- [PROBLEMS TO SOLVE]:
A. Decide whether each statement agrees with the Uzzal biography, and answer yes or no with the deciding words of the biography quoted exactly: (i) Uzzal's first film was Binimoy, directed by Subhash Dutta; (ii) Uzzal received an MA in Political Science from Dhaka University; (iii) Tibro Protibad is one of the films Uzzal directed.
B. Carry on the Uzzal biography, starting right after its final sentence.

- [TEXT]:
***

Ashraf Uddin Ahmed Uzzal (known by the stage name Uzzal; 28 April 1946) is a Bangladeshi film actor, producer and director. In the film, he made his film debut with Subhash Dutta directed film Binimoy. In addition to acting in the film, he also produced and directed films. He acted in over 100 films and also in about 100 television plays. Notable films in which he starred include Arunodoyer Agnishakkhi and Nalish. His directorial films are Shakti Porikkha, Tibro Protibad, and Paaper Shasti.

Early life
Uzzal was born in Jantihar village, Shahzadpur, Pabna District in the then British India. He was a student of the University of Dhaka. He passed MA in International Relations in 1970 from Dhaka University. While staying at the SM hall of Dhaka University in 1967–69, he played the role of a hero in the play of the university or in the drama played by TSC and Sujata or Rubina was his co-artist.

***

- [RECORDS SHOWN]:
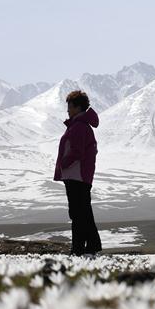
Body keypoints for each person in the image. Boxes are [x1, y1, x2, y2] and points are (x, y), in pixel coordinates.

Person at [53, 90, 101, 256]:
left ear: (78, 107)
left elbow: (76, 152)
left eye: (70, 106)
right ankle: (91, 246)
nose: (67, 110)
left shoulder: (79, 127)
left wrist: (62, 164)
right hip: (79, 175)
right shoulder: (79, 126)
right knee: (83, 211)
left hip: (76, 175)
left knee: (77, 213)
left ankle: (79, 248)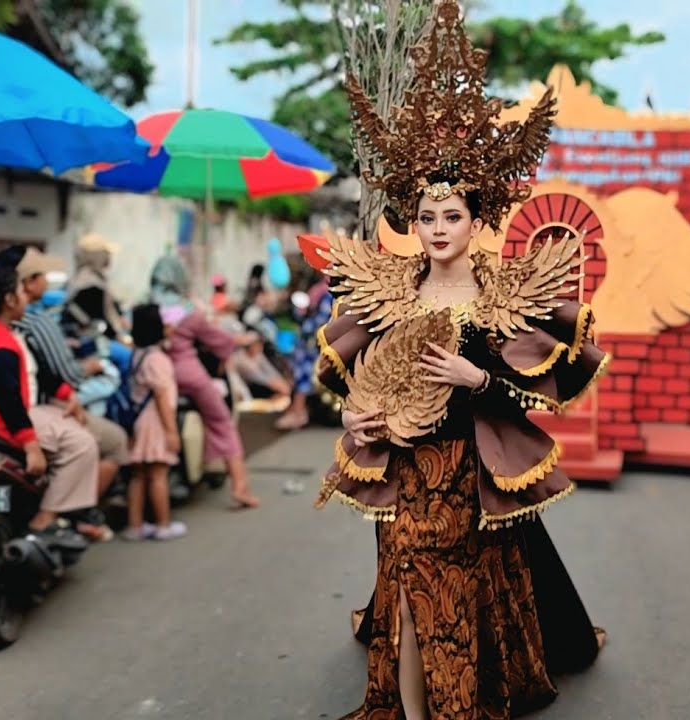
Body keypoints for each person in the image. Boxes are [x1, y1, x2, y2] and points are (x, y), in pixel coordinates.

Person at [316, 3, 605, 715]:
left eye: (451, 216)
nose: (438, 228)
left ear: (477, 222)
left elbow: (539, 394)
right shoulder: (390, 290)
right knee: (411, 597)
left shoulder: (504, 294)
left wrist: (478, 378)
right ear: (412, 225)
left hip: (468, 476)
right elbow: (358, 383)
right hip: (404, 472)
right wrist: (360, 420)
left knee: (449, 598)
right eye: (426, 216)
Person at [0, 263, 99, 541]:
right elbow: (8, 399)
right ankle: (45, 519)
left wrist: (67, 395)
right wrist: (31, 447)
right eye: (20, 289)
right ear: (9, 299)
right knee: (83, 444)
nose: (24, 296)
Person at [0, 246, 127, 538]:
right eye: (39, 276)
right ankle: (58, 517)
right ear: (18, 290)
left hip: (34, 407)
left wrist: (67, 392)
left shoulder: (8, 330)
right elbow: (16, 395)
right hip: (27, 414)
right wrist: (30, 444)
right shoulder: (21, 328)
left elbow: (48, 376)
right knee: (96, 442)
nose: (45, 282)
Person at [149, 254, 261, 510]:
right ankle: (240, 487)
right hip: (189, 374)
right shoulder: (189, 311)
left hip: (156, 374)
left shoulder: (150, 306)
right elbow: (220, 341)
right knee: (222, 422)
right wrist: (231, 349)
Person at [122, 304, 187, 541]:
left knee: (138, 476)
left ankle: (135, 525)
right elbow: (161, 397)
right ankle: (163, 524)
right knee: (159, 473)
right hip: (155, 421)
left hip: (138, 420)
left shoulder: (137, 355)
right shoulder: (157, 359)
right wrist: (171, 432)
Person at [275, 273, 334, 431]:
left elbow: (321, 322)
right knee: (293, 360)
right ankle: (296, 407)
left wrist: (305, 331)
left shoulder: (329, 294)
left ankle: (299, 411)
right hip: (310, 341)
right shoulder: (317, 290)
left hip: (320, 344)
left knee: (303, 365)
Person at [63, 232, 128, 344]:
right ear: (97, 256)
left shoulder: (84, 278)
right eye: (106, 253)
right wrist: (120, 337)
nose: (109, 257)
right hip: (91, 341)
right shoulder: (90, 284)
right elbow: (100, 320)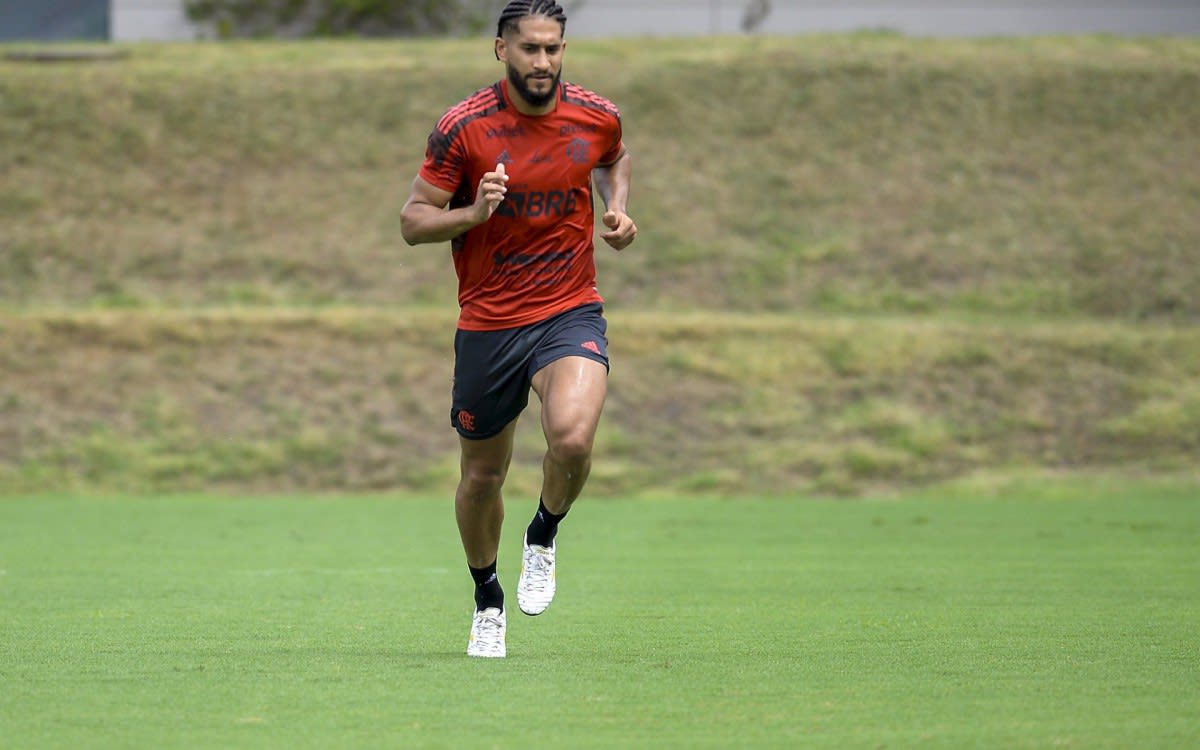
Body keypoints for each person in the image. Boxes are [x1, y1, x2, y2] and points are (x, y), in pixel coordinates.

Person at [399, 0, 637, 658]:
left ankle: (543, 535)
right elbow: (413, 220)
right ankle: (486, 598)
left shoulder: (596, 114)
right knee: (481, 478)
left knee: (573, 437)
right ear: (501, 50)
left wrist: (616, 211)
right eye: (530, 48)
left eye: (553, 48)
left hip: (569, 309)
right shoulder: (464, 128)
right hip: (489, 324)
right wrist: (474, 212)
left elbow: (614, 155)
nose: (543, 61)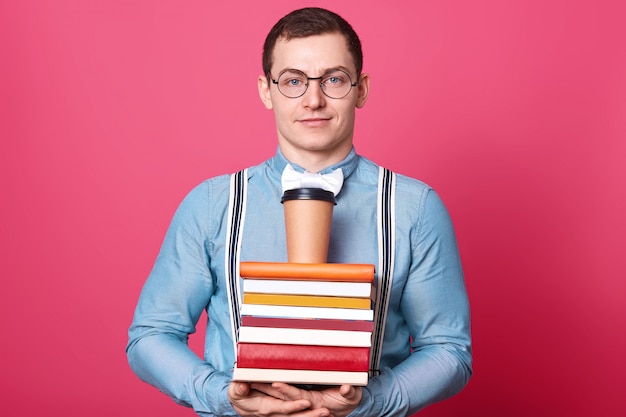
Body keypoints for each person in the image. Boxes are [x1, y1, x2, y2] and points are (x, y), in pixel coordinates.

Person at [127, 7, 472, 417]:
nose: (314, 100)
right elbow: (151, 335)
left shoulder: (414, 208)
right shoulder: (210, 205)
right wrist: (225, 397)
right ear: (265, 90)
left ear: (361, 89)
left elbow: (448, 349)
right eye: (293, 81)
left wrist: (370, 403)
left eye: (334, 79)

***

- [EXPECTED RESPONSES]:
A.
(i) Yes: "he made his film debut with Subhash Dutta directed film Binimoy."
(ii) No: "He passed MA in International Relations in 1970 from Dhaka University."
(iii) Yes: "His directorial films are Shakti Porikkha, Tibro Protibad, and Paaper Shasti."

B.
Career
From 1967 to 1969 he used to play drama on Dhaka Television. In 1970, Uzzal debuted his acting career in Subhash Dutta's film Binimoy. He made his first film debuted with actress Kabori. Then in 1972, he played role in Yousuf Zahir's directed comedy-dramatic film Ieye Korey Biye with Bulbul Ahmed and Babita. In the same year, he played role in Subhash Dutta directed film Arunodoyer Agnishakkhi based on Bangladesh War of Liberation. Over the years he acted with actresses like Kabori, Rozina, Bobita, Shabana, Shabnam, Sucharita and Dolly Anwar. He got a leg injury during the shooting of the film Oporadh. He acted in the roles of films like Janata Express, Kudraat and Phooler Shori after the accident.

Uzzal also directed the films Shakti Porikkha, Tibro Protibad, and Paaper Shasti.

Uzzal is involved in the Film Producers and Distributors Association and a member of the Film Censor Board.

Political career 
He is very active in politics. He was senior vice president of Jatiyatabadi Samajik Sangskritik Sangstha (Jasas), cultural wing of Bangladesh Nationalist Party (BNP).

Filmography 

As director 
Shokti Porikkha (1994)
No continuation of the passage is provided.